Which would have been manageable if she hadn’t been pregnant and losing hydration to the ever-present nausea that continued to plague her. The work had been even more emotionally draining and physically taxing than she’d imagined. She’d been posted here to treat patients at the hospital and clinic who had been directly or indirectly injured in the violence between the rebels and the armed self-defense groups battling over the city. Although the arrival of international forces had stemmed the violence for now, there were still random acts of aggression taking place on civilians, and the fallout from the hostilities had provided a steady stream of patients through the hospital doors.

She had performed surgery today on a sixty-year-old man who’d stumbled upon a grenade that hadn’t been defused and almost lost a leg, done a cesarean section on a young mother and helped the other doctors work through dozens of patients suffering from everything from malaria to respiratory and skin infections. All of it had been performed in an emergency room that lacked much of the high-tech equipment she was used to, requiring instinct and ingenuity on her part to make do.

She knew what she’d seen today would haunt her for a lifetime. And that was just one day in the life of this besieged city. It was enough to break your heart, something her supervisor had counseled her about. “You need to keep your professional detachment,” he’d told her. “Even more so than you would normally do. You are going to see things here that will affect your perspective forever. Which will test your belief in your fellow man. You’ve got to move past it.”

The gleaming facade of the Lione Hotel loomed in front of them, sparkling a burned-gold color in the dying rays of the sun. She smiled her thanks to her escort and arranged to meet him the next morning. If it seemed incongruous for a five-star hotel to still be operating in this city after what it had endured, it should be noted things weren’t working entirely as usual.

There still wasn’t hot water when she went to take a shower in her lovely whitewashed room with its four-poster bed, nor was the AC working particularly well. Wanting only to drink and sleep, but knowing she had to eat for the sake of the new life growing inside her, Diana went down to the restaurant and ordered a light dinner. She managed to eat her salad and half the chicken before she gave up and took her tea out onto the terrace, which seemed to be cooler than the poorly air-conditioned restaurant.

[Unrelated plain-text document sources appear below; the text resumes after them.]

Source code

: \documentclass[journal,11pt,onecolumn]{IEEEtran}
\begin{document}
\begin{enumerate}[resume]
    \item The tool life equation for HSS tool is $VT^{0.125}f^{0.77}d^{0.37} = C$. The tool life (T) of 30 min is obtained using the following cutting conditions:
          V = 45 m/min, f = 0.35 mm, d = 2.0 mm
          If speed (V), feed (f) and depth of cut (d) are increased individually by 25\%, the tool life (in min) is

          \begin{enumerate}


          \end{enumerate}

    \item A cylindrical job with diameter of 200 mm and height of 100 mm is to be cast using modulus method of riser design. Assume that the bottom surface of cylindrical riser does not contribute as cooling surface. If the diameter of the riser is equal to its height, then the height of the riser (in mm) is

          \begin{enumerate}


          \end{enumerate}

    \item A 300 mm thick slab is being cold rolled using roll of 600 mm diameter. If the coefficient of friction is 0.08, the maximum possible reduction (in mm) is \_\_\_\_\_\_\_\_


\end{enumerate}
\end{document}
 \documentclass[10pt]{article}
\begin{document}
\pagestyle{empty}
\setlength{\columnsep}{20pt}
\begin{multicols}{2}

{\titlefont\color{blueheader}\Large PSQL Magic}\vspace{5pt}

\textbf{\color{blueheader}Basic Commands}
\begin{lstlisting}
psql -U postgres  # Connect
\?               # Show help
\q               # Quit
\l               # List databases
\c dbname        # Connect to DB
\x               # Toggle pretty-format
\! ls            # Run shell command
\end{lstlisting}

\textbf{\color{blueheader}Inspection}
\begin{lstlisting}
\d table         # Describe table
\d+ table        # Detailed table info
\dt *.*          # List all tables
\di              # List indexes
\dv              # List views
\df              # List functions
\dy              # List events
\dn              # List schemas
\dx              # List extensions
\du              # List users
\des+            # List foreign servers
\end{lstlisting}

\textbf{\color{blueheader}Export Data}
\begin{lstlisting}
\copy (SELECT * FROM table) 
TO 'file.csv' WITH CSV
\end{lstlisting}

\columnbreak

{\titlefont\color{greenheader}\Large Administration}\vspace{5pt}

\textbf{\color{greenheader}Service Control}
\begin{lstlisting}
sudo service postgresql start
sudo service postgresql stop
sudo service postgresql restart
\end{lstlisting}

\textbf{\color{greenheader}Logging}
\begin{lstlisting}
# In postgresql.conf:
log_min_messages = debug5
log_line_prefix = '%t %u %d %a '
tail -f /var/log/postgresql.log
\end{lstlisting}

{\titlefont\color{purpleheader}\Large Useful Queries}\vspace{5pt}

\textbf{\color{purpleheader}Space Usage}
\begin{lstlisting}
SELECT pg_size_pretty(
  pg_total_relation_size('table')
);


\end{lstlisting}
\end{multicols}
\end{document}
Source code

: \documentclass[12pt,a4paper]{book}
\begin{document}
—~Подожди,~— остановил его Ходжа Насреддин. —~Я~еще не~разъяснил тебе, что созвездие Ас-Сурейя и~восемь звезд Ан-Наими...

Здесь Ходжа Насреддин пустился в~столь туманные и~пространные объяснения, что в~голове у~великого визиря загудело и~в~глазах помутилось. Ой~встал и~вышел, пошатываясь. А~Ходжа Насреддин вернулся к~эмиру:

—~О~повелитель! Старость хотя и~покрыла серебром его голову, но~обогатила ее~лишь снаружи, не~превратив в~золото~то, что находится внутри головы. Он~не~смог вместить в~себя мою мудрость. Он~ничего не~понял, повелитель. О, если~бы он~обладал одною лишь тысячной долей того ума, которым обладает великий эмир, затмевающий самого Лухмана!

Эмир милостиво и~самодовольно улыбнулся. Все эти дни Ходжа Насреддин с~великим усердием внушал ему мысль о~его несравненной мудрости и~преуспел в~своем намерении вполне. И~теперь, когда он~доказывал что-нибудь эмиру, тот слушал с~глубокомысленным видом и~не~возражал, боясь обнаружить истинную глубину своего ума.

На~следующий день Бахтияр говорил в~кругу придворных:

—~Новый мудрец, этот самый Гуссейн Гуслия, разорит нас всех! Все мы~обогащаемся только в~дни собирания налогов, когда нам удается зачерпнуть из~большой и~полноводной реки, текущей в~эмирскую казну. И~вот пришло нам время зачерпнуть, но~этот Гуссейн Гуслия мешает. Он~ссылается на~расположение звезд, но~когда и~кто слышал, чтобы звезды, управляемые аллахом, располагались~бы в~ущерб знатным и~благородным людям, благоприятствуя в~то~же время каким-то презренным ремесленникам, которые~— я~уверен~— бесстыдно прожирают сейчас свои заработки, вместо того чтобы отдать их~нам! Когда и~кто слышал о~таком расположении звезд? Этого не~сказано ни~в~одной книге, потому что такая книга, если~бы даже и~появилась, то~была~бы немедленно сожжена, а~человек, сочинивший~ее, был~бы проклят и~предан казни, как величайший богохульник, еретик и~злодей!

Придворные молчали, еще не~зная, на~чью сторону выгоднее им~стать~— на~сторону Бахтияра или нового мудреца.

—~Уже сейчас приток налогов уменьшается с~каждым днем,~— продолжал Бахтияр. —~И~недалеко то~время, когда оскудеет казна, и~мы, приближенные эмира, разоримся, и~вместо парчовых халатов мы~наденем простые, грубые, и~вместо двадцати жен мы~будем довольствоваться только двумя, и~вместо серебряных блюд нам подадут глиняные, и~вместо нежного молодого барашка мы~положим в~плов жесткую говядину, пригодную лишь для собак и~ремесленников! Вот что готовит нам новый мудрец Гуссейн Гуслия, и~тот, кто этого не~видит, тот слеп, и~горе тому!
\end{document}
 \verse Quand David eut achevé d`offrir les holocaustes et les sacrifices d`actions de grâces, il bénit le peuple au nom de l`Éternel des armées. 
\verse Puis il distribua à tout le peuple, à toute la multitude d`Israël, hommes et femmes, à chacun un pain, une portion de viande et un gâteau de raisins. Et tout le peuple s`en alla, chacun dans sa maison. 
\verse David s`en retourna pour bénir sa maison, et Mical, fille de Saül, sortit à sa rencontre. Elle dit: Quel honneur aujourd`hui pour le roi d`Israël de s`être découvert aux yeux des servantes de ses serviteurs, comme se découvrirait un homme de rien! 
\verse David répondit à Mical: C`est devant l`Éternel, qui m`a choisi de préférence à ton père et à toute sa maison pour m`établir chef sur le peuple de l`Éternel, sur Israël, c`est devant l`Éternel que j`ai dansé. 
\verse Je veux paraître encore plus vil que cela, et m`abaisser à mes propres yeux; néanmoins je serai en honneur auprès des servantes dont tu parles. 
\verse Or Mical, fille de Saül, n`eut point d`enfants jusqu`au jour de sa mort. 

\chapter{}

At least the air moved out here, she thought, sinking into a chair at a table by the pool.

The terrace was deserted except for a man leaning against the facade of the restaurant smoking a cigarette. She focused her gaze on the smooth surface of the oval-shaped pool, a jewel in the center of the perfectly landscaped space. It looked heavenly. Almost good enough to inspire a trip to her room to get her bathing suit, but even that was too much energy in her current state. She sank back in the chair and looked up at the dusky sky and the different placement of the stars on this side of the world.

The man dropped the butt of his cigarette to the concrete, ground it under his foot and went back inside. The night blanketed her in silence. Her eyes fluttered shut. Exhaustion reached out to claim her with greedy, grasping hands. She wasn’t sure how much time had passed, three, four minutes, when a sixth sense made her open her eyes. A man strolled from the shadows of the building, dressed all in black. A bolt of alarm zigzagged through her, penetrating the fog she was in. Move, her brain told her. But by the time she got to her feet, her hands balled at her sides ready to engage, the tall figure had stepped into the light, not ten feet from her.